Когда мы пристыковались к шлюзам орбитальной станции Серпы, у меня больше не было совершенно никаких причин надолго задерживаться на корвете. Дела были все сделаны, а мои обязанности как слухача на «Лунном свете» заканчивались со стыковкой к станционном шлюзу. Максимально выгодно продать добытые ценности было уже заботой Бера и Тера. Моё дело теперь было находиться на связи и вовремя вернуться на следующий поиск по вызову капитана. Обычно он оповещал нас об очередном вылете за неделю.

Ещё в своей каюте на корвете я стянула с себя надоевший рабочий комбинезон и с наслаждением надела легкомысленное совершенно неуместное на корабле ярко-жёлтое льняное платье с широким поясом и расходящейся к низу юбкой.

Большое зеркало на стене послушно продемонстрировало мне симпатичную довольно улыбающуюся молодую женщину среднего роста с правильными аккуратными чертами лица и неплохой фигурой.

Я подмигнула своему отражению в зеркале, и оно лукаво подмигнуло мне в ответ. Мы друг другу явно нравились. Косметика сделала мои черты ярче, а серые глаза больше и выразительнее. Широкая юбка платья волнами колыхалась у щиколоток, а ниже красовались изящные золотистые туфельки на низком каблучке.

Спору нет, рабочие брюки и комбинезоны – вещи, конечно, в полёте весьма удобные и от вплетённых в материал нужных для работы микросхем многофункциональные. Однако ведь не передать словами наслаждение от струящейся и ласкающейся к ногам лёгкой почти невесомой ткани! Приходится признаться, что его можно получить только от юбок и платьев, колыхающихся вокруг ног. Ради такого наслаждения коммуникатор или голоком может временно побыть не в нагрудном кармане комбинезона, а в висящей на плече изящной дамской сумочке, располагаясь рядом с зеркальцем и расчёской.

Волна каштановых волос, освобождённая от заколок, рассыпалась по спине и, надеюсь, прибавила мне очарования. В общем, мне нравилось, что я снова стала красивой женщиной, а не рядовым бесполым членом команды «Лунного света».

Было очень приятно, когда мужчины родного экипажа, стоявшие у шлюза, встретили моё преображение искренними восхищёнными возгласами и якобы удивлённым присвистыванием.
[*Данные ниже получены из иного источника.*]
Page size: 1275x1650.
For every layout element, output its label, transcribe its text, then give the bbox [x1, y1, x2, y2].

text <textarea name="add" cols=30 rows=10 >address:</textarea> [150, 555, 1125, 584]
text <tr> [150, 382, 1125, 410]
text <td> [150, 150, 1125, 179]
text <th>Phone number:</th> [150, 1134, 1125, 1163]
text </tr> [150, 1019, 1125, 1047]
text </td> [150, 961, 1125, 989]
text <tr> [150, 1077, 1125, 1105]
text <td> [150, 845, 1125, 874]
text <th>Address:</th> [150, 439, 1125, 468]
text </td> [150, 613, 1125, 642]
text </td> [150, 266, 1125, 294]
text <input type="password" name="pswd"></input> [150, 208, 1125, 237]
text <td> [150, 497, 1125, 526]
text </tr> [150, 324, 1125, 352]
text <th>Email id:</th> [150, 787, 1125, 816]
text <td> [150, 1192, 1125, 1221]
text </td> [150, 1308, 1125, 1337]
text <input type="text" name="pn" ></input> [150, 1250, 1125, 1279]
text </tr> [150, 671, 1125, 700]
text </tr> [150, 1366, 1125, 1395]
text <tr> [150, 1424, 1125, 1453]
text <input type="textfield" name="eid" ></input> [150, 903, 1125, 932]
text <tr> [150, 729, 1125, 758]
Чему тут удивляться, если за четыре года мои проводы у шлюза постепенно стали похожи на своеобразный ритуал.

Рабочая гусеница превращалась в яркую бабочку, и после каждого полёта я выпархивала к мужчинам совершенно преобразившись.

– Нинейс, я уж и забыл, какая ты красотка! – аккуратно за плечи приобнял меня Стен и лукаво подмигнул. – Каждый раз боюсь, что за время отдыха тебя кто-нибудь у нас уведёт. Ты поддашься на чьи-нибудь настойчивые уговоры, забудешь про наш корвет и упорхнёшь на другой корабль. Не представляю, что мы тогда будем делать!

От Стена пахнуло чистотой, свежестью и хорошим парфюмом. Захотелось поплотнее прилепиться к его локтю и вдыхать этот заманчивый букет и дальше. Спасало только то, что я осознавала эту хитрую невидимую глазу, но прекрасно ощущаемую носом уловку нашего бирмианина. Он, со своим чуть расширенным диапазоном восприятия, прекрасно разбирался в запахах и действии феромонов на оголодавшие гормоны женского организма. Из болтовни в кают-компании я знала, что Стен собрал коллекцию притягательных для женщин ароматов и ни капли не сомневалась, что он совершенно сознательно без зазрения совести пользовался этой коллекцией во внерабочее время.

– Надеюсь, скоро увидимся, – навис надо мной высокий Громи и протянул голубоватую ладонь с длинными пальцами. – Ты там думай над новыми методами поиска. У тебя прекрасно выходит. А программу мы сляпаем.